Databricks Pipeline Job

The Databricks Pipeline job type triggers a Delta Live Tables (DLT) pipeline update via POST pipelines/{pipeline_id}/updates (Pipelines API 2.0). The DLT pipeline is identified by its Pipeline Id — Polysync stores that id in the Job's External Id.

This job type is supported on the Azure Databricks platform.

Required job fields

  • External Id — the DLT Pipeline Id (e.g., a1b2c3d4-…).
  • Job TypeDatabricks Pipeline (set automatically on import).

Job discovery

Polysync calls pipelines (Pipelines API 2.0) to list pipeline statuses, then fetches pipelines/{pipeline_id} for each one to read the full configuration. Parameters are extracted from spec.configuration (filtered to runnable settings like continuous, development, photon, spark.*, custom.*).

Parameter handling

The update API accepts very few request-time parameters — Polysync only sends the trigger flags. Configuration values are baked into the pipeline definition itself and cannot be changed per update through the update API.

Request body:

{
  "pipeline_id": "<external-id>",
  "full_refresh": <bool>
}

full_refresh is read from the Polysync parameter of the same name when present (Data Type Bool); defaults to false.

Direction Sent on update Updated from response
Input ⚠ Only full_refresh
Output (not supported)
Input&Output ⚠ Only full_refresh (not supported)

Output parameters are not supported. DLT update tracking returns only state and timing, not table-level metrics.
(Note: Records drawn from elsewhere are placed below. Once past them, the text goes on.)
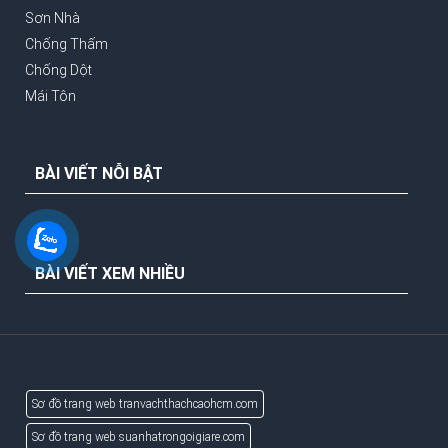
Sơn Nhà
Chống Thấm
Chống Dột
Mái Tôn
BÀI VIẾT NỖI BẬT
BÀI VIẾT XEM NHIỀU
Sơ đồ trang web tranvachthachcaohcm.com
Sơ đồ trang web suanhatrongoigiare.com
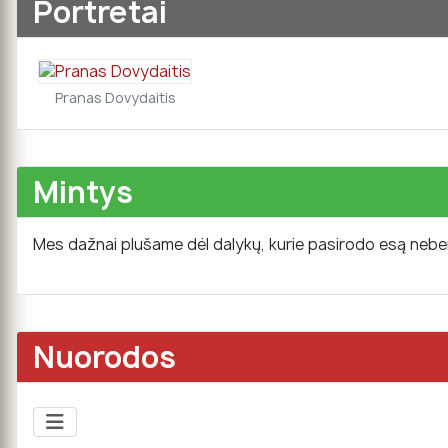
Portretai
Pranas Dovydaitis
Mintys
Mes dažnai plušame dėl dalykų, kurie pasirodo esą neberei
Nuorodos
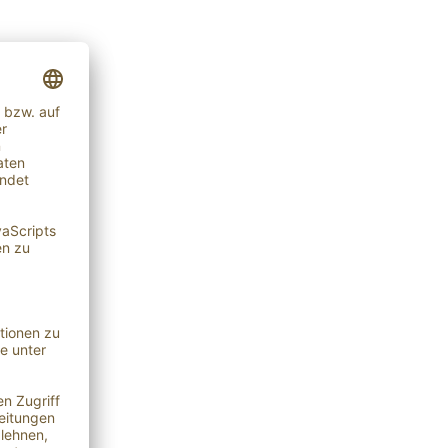
02.2026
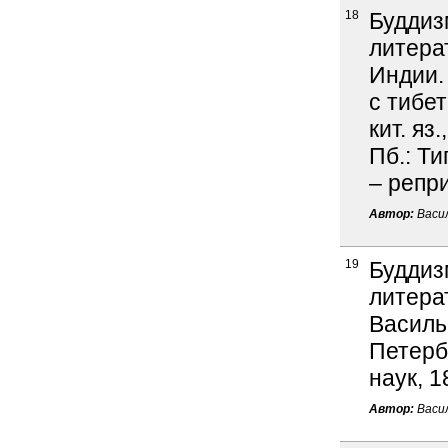
18
Буддиз
литера
Индии.
с тибет
кит. яз.
Пб.: Ти
– репр
Автор:
Васил
19
Буддиз
литера
Василье
Петерб.
наук, 1
Автор:
Васил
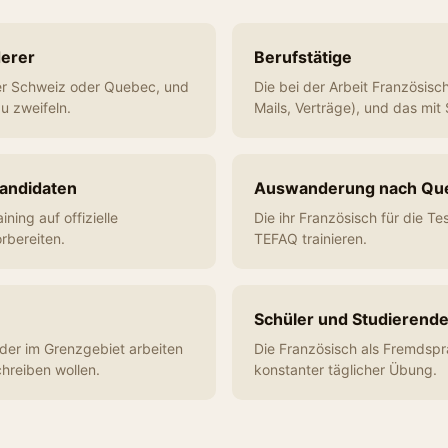
erer
Berufstätige
der Schweiz oder Quebec, und
Die bei der Arbeit Französisch
zu zweifeln.
Mails, Verträge), und das mit 
andidaten
Auswanderung nach Qu
ining auf offizielle
Die ihr Französisch für die T
rbereiten.
TEFAQ trainieren.
Schüler und Studierend
der im Grenzgebiet arbeiten
Die Französisch als Fremdspr
chreiben wollen.
konstanter täglicher Übung.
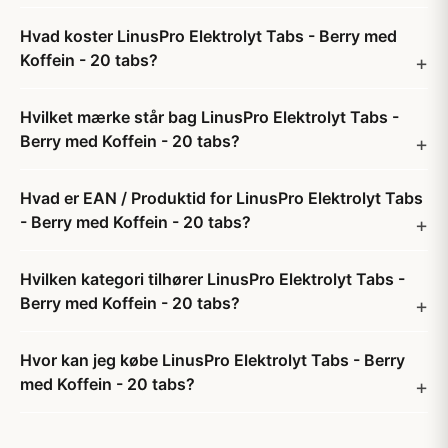
Hvad koster LinusPro Elektrolyt Tabs - Berry med
Koffein - 20 tabs?
Hvilket mærke står bag LinusPro Elektrolyt Tabs -
Berry med Koffein - 20 tabs?
Hvad er EAN / Produktid for LinusPro Elektrolyt Tabs
- Berry med Koffein - 20 tabs?
Hvilken kategori tilhører LinusPro Elektrolyt Tabs -
Berry med Koffein - 20 tabs?
Hvor kan jeg købe LinusPro Elektrolyt Tabs - Berry
med Koffein - 20 tabs?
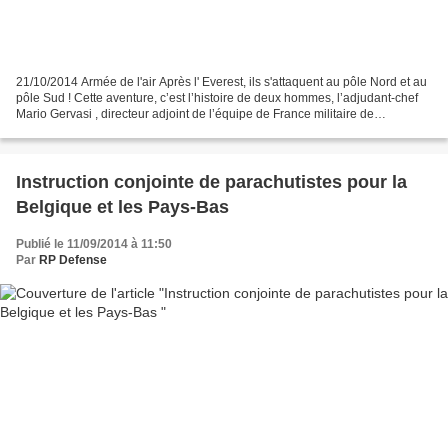
21/10/2014 Armée de l'air Après l' Everest, ils s'attaquent au pôle Nord et au
pôle Sud ! Cette aventure, c’est l’histoire de deux hommes, l’adjudant-chef
Mario Gervasi , directeur adjoint de l’équipe de France militaire de
parachutisme et Marc Knopp...
Instruction conjointe de parachutistes pour la
Belgique et les Pays-Bas
Publié le 11/09/2014 à 11:50
Par
RP Defense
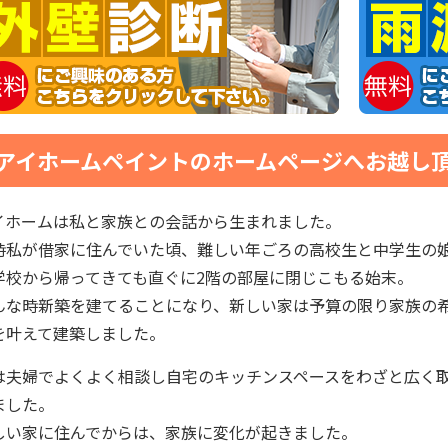
アイホームペイントのホームページへお越し
イホームは私と家族との会話から生まれました。
時私が借家に住んでいた頃、難しい年ごろの高校生と中学生の
学校から帰ってきても直ぐに2階の部屋に閉じこもる始末。
んな時新築を建てることになり、新しい家は予算の限り家族の
を叶えて建築しました。
は夫婦でよくよく相談し自宅のキッチンスペースをわざと広く
ました。
しい家に住んでからは、家族に変化が起きました。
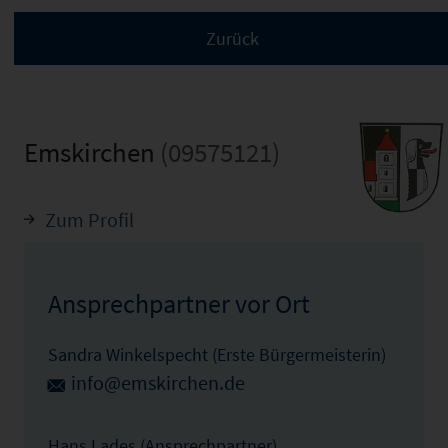
Emskirchen
(09575121)
Zum Profil
Ansprechpartner vor Ort
Sandra Winkelspecht (Erste Bürgermeisterin)
info@emskirchen.de
Hans Lades (Ansprechpartner)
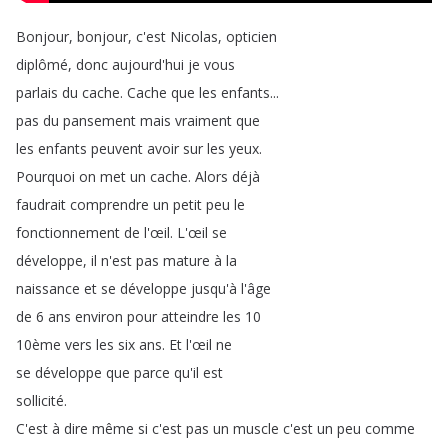
Bonjour
,
bonjour
,
c'est
Nicolas
,
opticien
diplômé
,
donc
aujourd'hui
je
vous
parlais
du
cache
.
Cache
que
les
enfants
...
pas
du
pansement
mais
vraiment
que
les
enfants
peuvent
avoir
sur
les
yeux
.
Pourquoi
on
met
un
cache
.
Alors
déjà
faudrait
comprendre
un
petit
peu
le
fonctionnement
de
l'œil
.
L'œil
se
développe
,
il
n'est
pas
mature
à
la
naissance
et
se
développe
jusqu'à
l'âge
de
6
ans
environ
pour
atteindre
les
10
10ème
vers
les
six
ans
.
Et
l'œil
ne
se
développe
que
parce
qu'il
est
sollicité
.
C'est
à
dire
même
si
c'est
pas
un
muscle
c'est
un
peu
comme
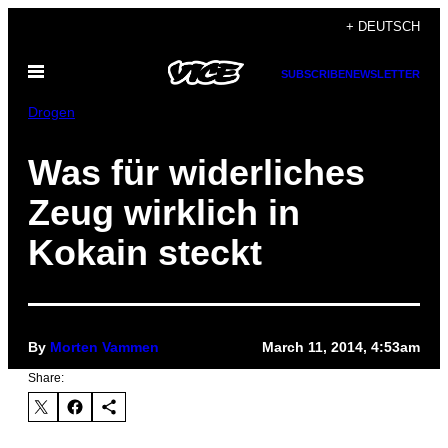
Skip
+ DEUTSCH
to
Open
content
SUBSCRIBE
NEWSLETTER
Menu
Drogen
Was für widerliches
Zeug wirklich in
Kokain steckt
By
Morten Vammen
March 11, 2014, 4:53am
Share:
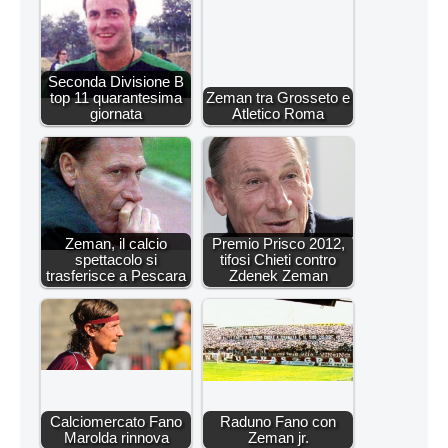
Seconda Divisione B
top 11 quarantesima
Zeman tra Grosseto e
giornata
Atletico Roma
Zeman, il calcio
Premio Prisco 2012,
spettacolo si
tifosi Chieti contro
trasferisce a Pescara
Zdenek Zeman
Calciomercato Fano
Raduno Fano con
Marolda rinnova
Zeman jr.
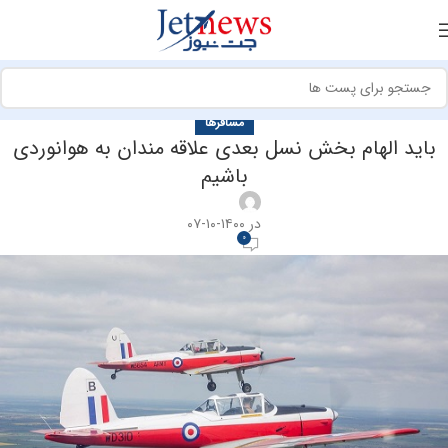
مسافرها
باید الهام بخش نسل بعدی علاقه مندان به هوانوردی
باشیم
در ۱۴۰۰-۱۰-۰۷
0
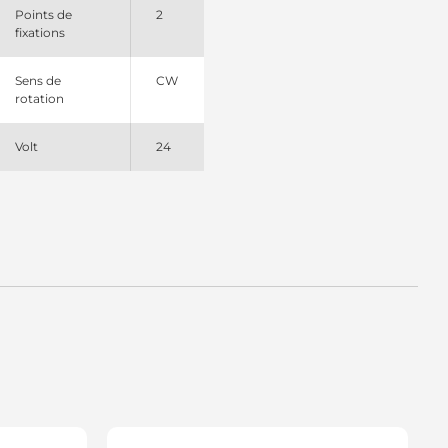
Points de
2
fixations
Sens de
CW
rotation
Volt
24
All other config keys imported into the Polysync parameter list are displayed for reference but are not forwarded to the update API. To change them, edit the pipeline in Databricks and click Sync Parameters on the Polysync Job.

Execution flow

  1. Polysync posts to pipelines/{pipeline_id}/updates with the trigger body above.
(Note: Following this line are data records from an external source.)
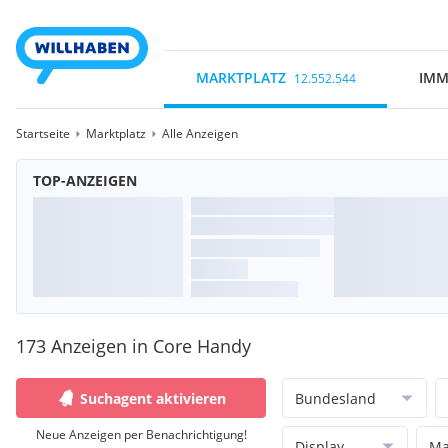
MARKTPLATZ
IMM
12.552.544
Startseite
Marktplatz
Alle Anzeigen
TOP-ANZEIGEN
173 Anzeigen in Core Handy
Suchagent aktivieren
Bundesland
Neue Anzeigen per Benachrichtigung!
Display
Ma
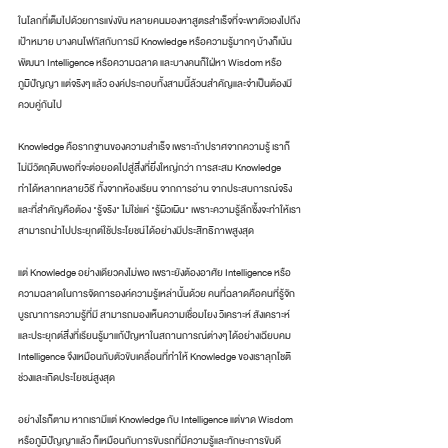
ในโลกที่เต็มไปด้วยการแข่งขัน หลายคนมองหาสูตรสำเร็จที่จะพาตัวเองไปถึง
เป้าหมาย บางคนโฟกัสกับการมี Knowledge หรือความรู้มากๆ บ้างก็เน้น
พัฒนา Intelligence หรือความฉลาด และบางคนก็ใฝ่หา Wisdom หรือ
ภูมิปัญญา แต่จริงๆ แล้ว องค์ประกอบทั้งสามนี้ล้วนสำคัญและจำเป็นต้องมี
ควบคู่กันไป
Knowledge คือรากฐานของความสำเร็จ เพราะถ้าปราศจากความรู้ เราก็
ไม่มีวัตถุดิบพอที่จะต่อยอดไปสู่สิ่งที่ยิ่งใหญ่กว่า การสะสม Knowledge 
ทำได้หลากหลายวิธี ทั้งจากห้องเรียน จากการอ่าน จากประสบการณ์จริง 
และที่สำคัญคือต้อง "รู้จริง" ไม่ใช่แค่ "รู้ผิวเผิน" เพราะความรู้ลึกซึ้งจะทำให้เรา
สามารถนำไปประยุกต์ใช้ประโยชน์ได้อย่างมีประสิทธิภาพสูงสุด
แต่ Knowledge อย่างเดียวคงไม่พอ เพราะยังต้องอาศัย Intelligence หรือ
ความฉลาดในการจัดการองค์ความรู้เหล่านั้นด้วย คนที่ฉลาดคือคนที่รู้จัก
บูรณาการความรู้ที่มี สามารถมองเห็นความเชื่อมโยง วิเคราะห์ สังเคราะห์ 
และประยุกต์สิ่งที่เรียนรู้มาแก้ปัญหาในสถานการณ์ต่างๆ ได้อย่างเฉียบคม 
Intelligence จึงเหมือนกับตัวขับเคลื่อนที่ทำให้ Knowledge ของเราลุกโชติ
ช่วงและเกิดประโยชน์สูงสุด
อย่างไรก็ตาม หากเรามีแต่ Knowledge กับ Intelligence แต่ขาด Wisdom 
หรือภูมิปัญญาแล้ว ก็เหมือนกับการขับรถที่มีความรู้และทักษะการขับดี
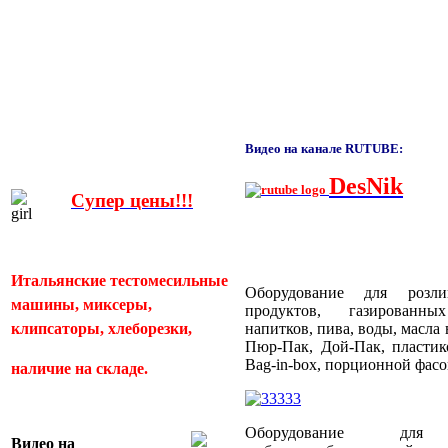
Видео на канале RUTUBE:
DesNik
Супер цены!!!
Итальянские тестомесильные
Оборудование для розл
машины, миксеры,
продуктов, газированн
клипсаторы, хлеборезки,
напитков, пива, воды, масла
Пюр-Пак, Дой-Пак, пластик
Bag-in-box, порционной фас
наличие на складе.
Оборудование для
Видео
на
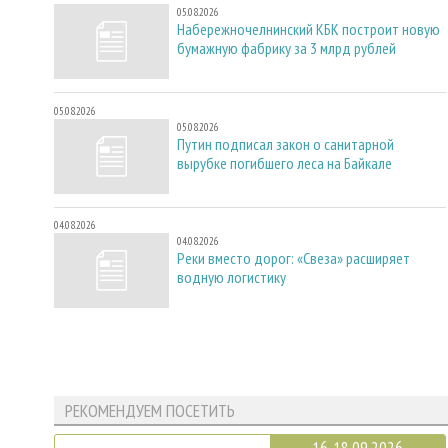
05.08.2026
Набережночелнинский КБК построит новую
бумажную фабрику за 3 млрд рублей
05.08.2026
05.08.2026
Путин подписал закон о санитарной
вырубке погибшего леса на Байкале
04.08.2026
04.08.2026
Реки вместо дорог: «Свеза» расширяет
водную логистику
РЕКОМЕНДУЕМ ПОСЕТИТЬ
16-18.09.2026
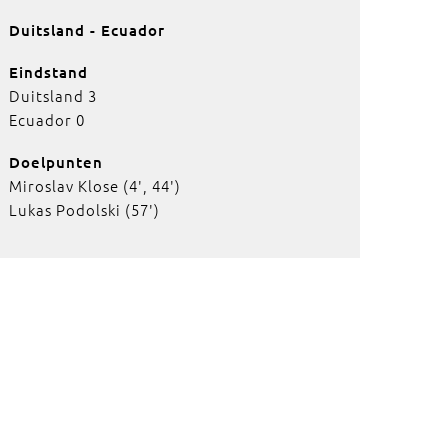
Duitsland - Ecuador
Eindstand
Duitsland 3
Ecuador 0
Doelpunten
Miroslav Klose (4', 44')
Lukas Podolski (57')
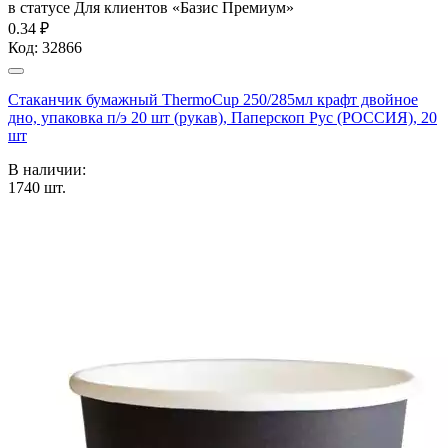
в статусе
Для клиентов «Базис Премиум»
0.34 ₽
Код:
32866
Стаканчик бумажный ThermoCup 250/285мл крафт двойное
дно, упаковка п/э 20 шт (рукав), Паперскоп Рус (РОССИЯ), 20
шт
В наличии:
1740
шт.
  2. The response update_id is combined with the pipeline id into a composite RunId: "{pipeline_id}:{update_id}".

  3. Status is polled via GET pipelines/{pipeline_id}/updates/{update_id} and update.state is decoded:

    DLT update state Polysync status
    RUNNING / STOPPING Running
    COMPLETED Success
    FAILED Failed
    CANCELED Cancelled
    (other / missing) Unknown
  4. Cancel is supported via POST pipelines/{pipeline_id}/updates/{update_id}/stop.

Monitor URL

{workspace_url}/#joblist/pipelines/{pipeline_id}

Best practices

  • Set full_refresh = true only when you need to recompute the entire pipeline (rebuilds all tables from source).
  • Make pipeline configuration changes in Databricks and click Sync Parameters in Polysync rather than editing values on the Polysync Parameters tab — only the full_refresh flag actually flows through.

Troubleshooting

  • Update returns 400 immediately — the pipeline is IDLE and a required Databricks resource (target storage, cluster policy) is missing. Investigate in the Databricks Delta Live Tables UI.
  • State stays STOPPING for a long time after Cancel — DLT drains in-flight micro-batches before stopping; that's normal for continuous pipelines.